6 Powerful Steps To Take On The Path Towards Better Mindfulness
We’re currently living in unfamiliar times. The emergence of Covid-19 has put considerable strain on the wellness of people all around the world, and it’s never been more important to focus on our mental wellbeing as we head towards a new year that’s likely to be punctuated with some uncertainty.
As lockdowns and social distancing measures swept across the world in a bid to contain the pandemic, our daily routines and patterns became more erratic. Remote work played a heavy role in providing us with an empty canvas of a schedule that many have struggled to fill with meaningful activities.
The chart above shows that the past year has seen heavy increases in cases of anxiety and depression among adults in the US. Although the announcement of vaccines offers us new hope that a return to normality could be just around the corner, may be important to embrace the power of mindfulness to help overcome negative emotions and thoughts between now and the arrival of the ‘new normal.’

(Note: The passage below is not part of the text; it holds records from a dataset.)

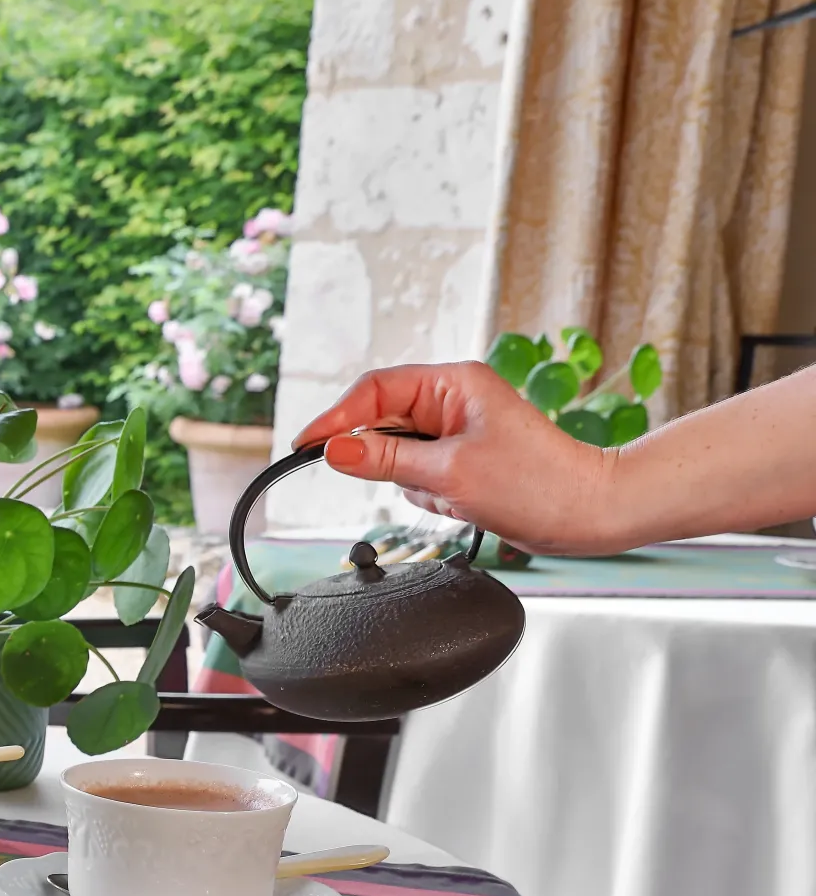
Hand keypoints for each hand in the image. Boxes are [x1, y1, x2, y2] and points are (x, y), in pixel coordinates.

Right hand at [292, 363, 629, 554]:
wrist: (589, 513)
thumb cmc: (537, 484)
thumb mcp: (449, 474)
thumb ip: (384, 461)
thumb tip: (334, 452)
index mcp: (452, 383)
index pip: (374, 390)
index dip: (335, 418)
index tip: (306, 446)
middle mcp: (451, 399)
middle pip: (381, 422)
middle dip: (388, 459)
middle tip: (410, 481)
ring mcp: (455, 430)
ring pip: (395, 455)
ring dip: (413, 482)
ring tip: (454, 494)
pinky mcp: (460, 458)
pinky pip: (416, 475)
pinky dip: (428, 494)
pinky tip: (461, 502)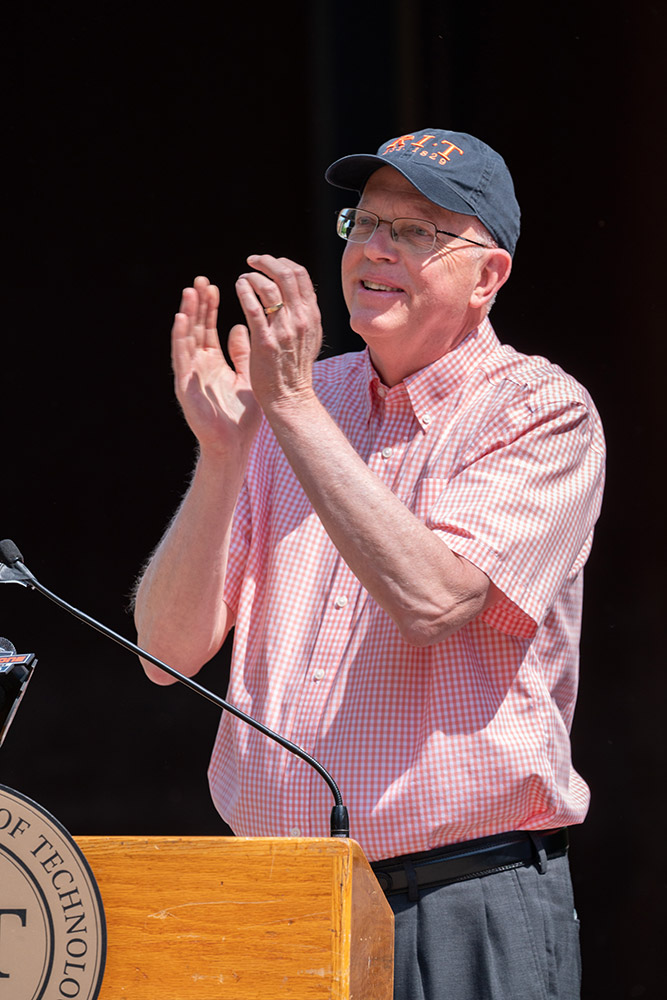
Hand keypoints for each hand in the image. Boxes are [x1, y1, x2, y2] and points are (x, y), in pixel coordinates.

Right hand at [172, 276, 260, 454]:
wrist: (234, 445)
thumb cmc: (242, 416)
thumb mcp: (247, 376)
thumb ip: (242, 352)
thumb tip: (240, 326)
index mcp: (213, 362)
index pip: (208, 328)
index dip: (209, 307)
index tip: (214, 286)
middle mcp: (198, 365)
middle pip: (195, 328)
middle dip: (197, 304)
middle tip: (199, 280)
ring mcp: (190, 375)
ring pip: (186, 338)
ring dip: (186, 315)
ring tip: (189, 292)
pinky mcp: (185, 387)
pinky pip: (181, 358)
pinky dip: (180, 338)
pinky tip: (180, 320)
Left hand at [234, 255, 322, 410]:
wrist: (290, 397)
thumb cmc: (294, 368)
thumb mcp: (309, 337)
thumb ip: (303, 314)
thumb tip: (293, 291)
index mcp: (312, 316)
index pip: (301, 275)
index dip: (283, 262)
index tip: (269, 263)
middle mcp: (302, 319)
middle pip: (286, 274)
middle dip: (267, 262)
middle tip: (253, 261)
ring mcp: (284, 330)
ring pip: (269, 286)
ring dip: (252, 276)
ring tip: (244, 278)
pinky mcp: (265, 341)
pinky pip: (253, 306)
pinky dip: (244, 290)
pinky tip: (238, 287)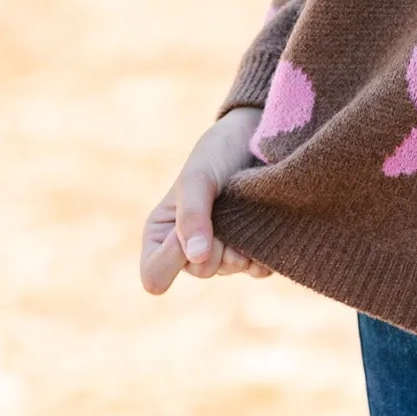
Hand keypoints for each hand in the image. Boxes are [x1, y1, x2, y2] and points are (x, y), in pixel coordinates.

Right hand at [140, 108, 271, 293]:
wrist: (257, 141)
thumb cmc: (217, 154)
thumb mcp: (198, 178)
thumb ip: (192, 216)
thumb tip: (196, 257)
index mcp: (161, 233)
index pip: (155, 274)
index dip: (172, 259)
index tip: (189, 232)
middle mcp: (188, 247)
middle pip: (199, 271)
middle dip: (215, 246)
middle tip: (225, 215)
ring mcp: (221, 250)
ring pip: (229, 270)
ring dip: (239, 245)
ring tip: (242, 215)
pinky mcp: (250, 250)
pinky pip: (257, 269)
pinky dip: (261, 253)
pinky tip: (261, 230)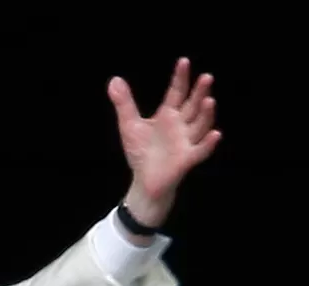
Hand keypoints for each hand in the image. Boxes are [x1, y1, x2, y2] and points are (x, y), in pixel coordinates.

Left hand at [108, 57, 220, 226]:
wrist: (144, 180)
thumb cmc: (141, 152)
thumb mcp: (129, 125)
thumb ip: (124, 103)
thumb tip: (114, 80)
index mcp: (168, 115)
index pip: (176, 92)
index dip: (180, 78)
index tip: (184, 61)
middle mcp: (181, 125)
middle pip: (193, 105)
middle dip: (200, 92)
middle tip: (206, 77)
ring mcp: (186, 141)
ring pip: (200, 125)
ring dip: (206, 114)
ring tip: (209, 101)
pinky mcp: (187, 158)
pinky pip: (201, 150)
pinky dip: (209, 143)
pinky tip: (216, 134)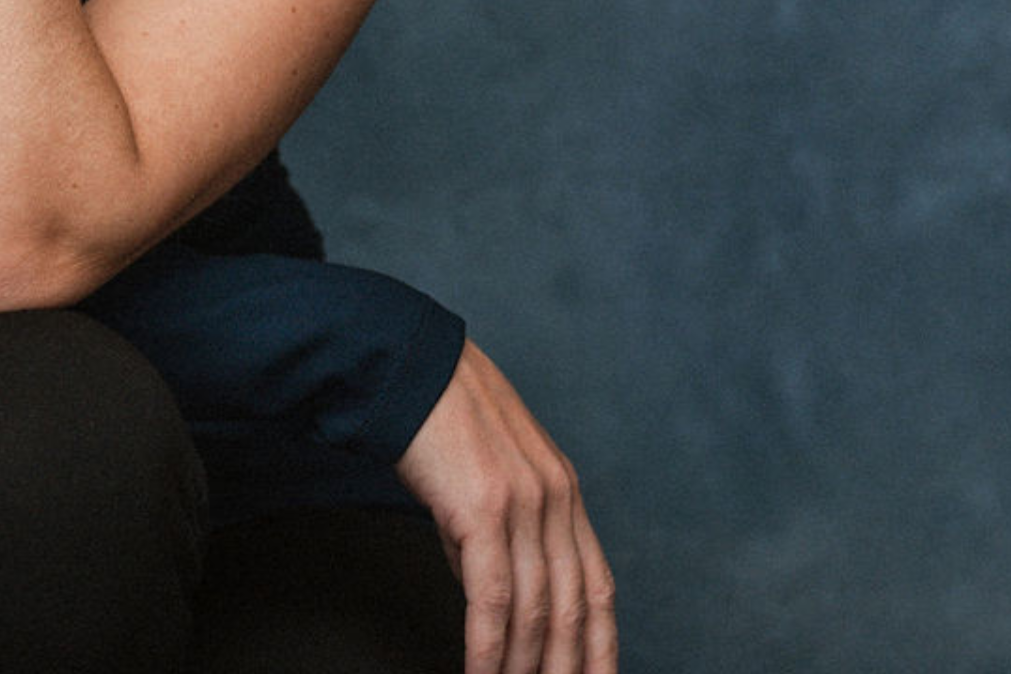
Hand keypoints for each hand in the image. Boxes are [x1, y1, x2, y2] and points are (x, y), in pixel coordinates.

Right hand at [395, 341, 617, 673]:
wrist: (409, 366)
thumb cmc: (440, 415)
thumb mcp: (491, 471)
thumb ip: (503, 530)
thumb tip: (493, 595)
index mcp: (564, 489)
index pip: (598, 587)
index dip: (602, 646)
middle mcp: (554, 498)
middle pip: (574, 608)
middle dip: (565, 667)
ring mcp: (523, 503)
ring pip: (536, 610)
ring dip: (524, 666)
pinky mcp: (483, 509)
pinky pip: (493, 598)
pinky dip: (489, 647)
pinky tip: (481, 673)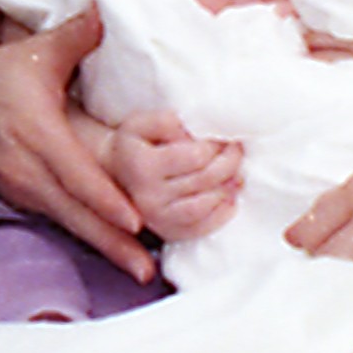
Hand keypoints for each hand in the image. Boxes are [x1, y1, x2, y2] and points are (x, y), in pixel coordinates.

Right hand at [0, 9, 153, 281]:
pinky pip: (57, 218)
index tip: (134, 220)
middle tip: (144, 269)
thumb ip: (77, 34)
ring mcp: (23, 187)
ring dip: (101, 245)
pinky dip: (84, 234)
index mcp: (38, 134)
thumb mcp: (37, 51)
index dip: (105, 199)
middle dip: (112, 242)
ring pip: (68, 221)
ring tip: (135, 268)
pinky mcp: (20, 195)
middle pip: (77, 212)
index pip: (77, 174)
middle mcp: (29, 169)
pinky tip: (109, 248)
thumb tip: (104, 12)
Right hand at [103, 108, 242, 242]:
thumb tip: (189, 133)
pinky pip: (202, 227)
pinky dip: (222, 213)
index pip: (196, 156)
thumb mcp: (141, 123)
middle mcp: (146, 196)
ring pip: (205, 205)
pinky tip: (229, 197)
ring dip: (228, 187)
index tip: (222, 137)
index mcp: (141, 165)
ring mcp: (156, 218)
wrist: (117, 174)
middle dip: (230, 162)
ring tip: (236, 173)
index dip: (216, 145)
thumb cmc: (136, 144)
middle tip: (236, 150)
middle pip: (205, 179)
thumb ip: (164, 121)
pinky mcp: (167, 232)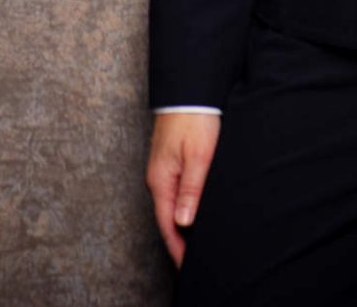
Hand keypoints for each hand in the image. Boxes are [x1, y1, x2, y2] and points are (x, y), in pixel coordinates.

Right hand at [146, 111, 220, 266]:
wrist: (188, 89)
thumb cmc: (194, 119)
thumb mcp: (198, 156)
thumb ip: (191, 190)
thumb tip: (184, 222)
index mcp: (161, 180)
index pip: (167, 224)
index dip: (178, 248)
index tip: (189, 267)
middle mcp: (157, 177)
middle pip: (167, 217)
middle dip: (180, 240)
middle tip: (197, 259)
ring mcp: (162, 169)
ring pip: (172, 204)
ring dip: (183, 224)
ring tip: (197, 242)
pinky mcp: (170, 160)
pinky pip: (175, 192)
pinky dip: (184, 207)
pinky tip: (195, 211)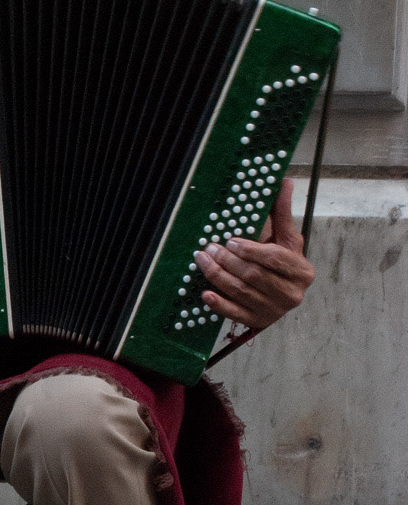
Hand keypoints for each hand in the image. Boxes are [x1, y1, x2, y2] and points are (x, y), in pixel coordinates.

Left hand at [193, 178, 314, 329]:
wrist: (283, 292)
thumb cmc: (282, 260)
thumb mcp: (285, 238)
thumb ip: (282, 212)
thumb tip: (284, 182)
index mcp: (302, 271)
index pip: (274, 258)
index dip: (250, 249)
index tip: (231, 241)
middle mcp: (292, 294)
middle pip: (254, 275)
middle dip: (228, 261)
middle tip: (209, 248)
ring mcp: (275, 311)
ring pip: (241, 292)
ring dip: (218, 276)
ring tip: (202, 260)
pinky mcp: (258, 322)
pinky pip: (235, 314)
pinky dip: (219, 304)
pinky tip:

With this in mind, here are six powerful steps that we can all take on the path towards better mindfulness:
1) Begin each day with a purpose
This step may seem like a difficult one when many people across the world are housebound. Creating an intention for each day that can bring on feelings of motivation helps us to begin each day feeling purposeful. When we act in unintended ways, a disconnect occurs between faster unconscious impulses of the lower brain centers and the slower, conscious, wiser abilities of the higher centers in the pre-frontal cortex.
Put simply, waking up with a purpose for each day helps you to feel more in control of your destiny, and it motivates you to push towards achieving something new each day. In terms of what your purpose can be, it could refer to just about anything. You may wake up determined to read a further 50 pages of a book, or catch up with a family member, or beat a deadline at work. You could simply aim to make yourself a new meal for lunch or dinner.
By aiming to do something new each day, you can feel much more purposeful and ambitious, even if you’re unable to go out and meet with friends or colleagues.
2) Identify your thoughts and feelings
During the winter months especially, many of us can suffer from negative thoughts. However, by identifying them, it’s possible to control them better.
According to the NHS, if you name your thoughts and feelings, it can help you to become better aware of them. For example, if your mind is telling you that you’re going to fail an exam, by identifying it as anxiety you can better come to terms with how your mind’s insecurities present themselves.
3) Stimulate your mind by exercising
It can be more difficult during the winter months, but it remains true that exercise is good for us, both in a physical and mental sense. By undertaking a workout, it’s possible to boost your mood and reduce both stress and anxiety. Furthermore, the threat of Covid is less dangerous for physically healthy patients.
You don’t need to go to a gym to exercise, and it’s possible to utilize many approaches, from walking to watching YouTube workout classes and practicing yoga (which we’ll explore shortly). It’s vital that you find a form of exercise that suits you and doesn’t throw you too far out of your comfort zone. The best thing about exercising is that it’s easy to find a routine that suits your expectations.
4) Embrace Mindful apps
Our phones can be a great means of getting help when it comes to trying out mindfulness activities, and as long as you own a smartphone, you have access to a huge library of apps that are designed to provide users with the best experience possible when it comes to practices like meditation and yoga. Again, here it can be important to try out a few apps and see which ones suit you the best.
5) But remember to digital detox
However, it’s also vital that you undergo a digital detox where possible. Smartphone screen time usage is linked to depression in adult women. During periods of lockdown and self-isolation, it can be mentally draining logging on to social media and viewing the images of your friends and family who may be reposting old holiday photos or sharing upbeat pictures of isolation.
Try to consciously avoid relying on your smartphone and fill your free time with more analogue activities instead. It could also be worth banning the likes of smartphones and tablets from the bedroom to avoid over-exposure to screens before going to sleep.
6) Enjoy being imperfect
One of the key steps on your path to lockdown mindfulness can be found in lowering the bar for expectation and avoiding the temptation of demanding perfection in everything we do.
The pursuit of perfection can be a distracting endeavor that will always leave us unsatisfied. Our imperfections are what makes us different, and what keeps us working hard in life. By accepting your imperfections it can be an important step in giving ourselves a chance to stop and breathe.
Of course, this is a very difficult time, and the winter months can lead to many of us feeling even more isolated than usual. With this in mind, it’s also important to know when to get some help, and when to talk to friends and family if you’re still feeling unhappy. Sometimes the best first steps on the path to mindfulness involve talking about your negative emotions.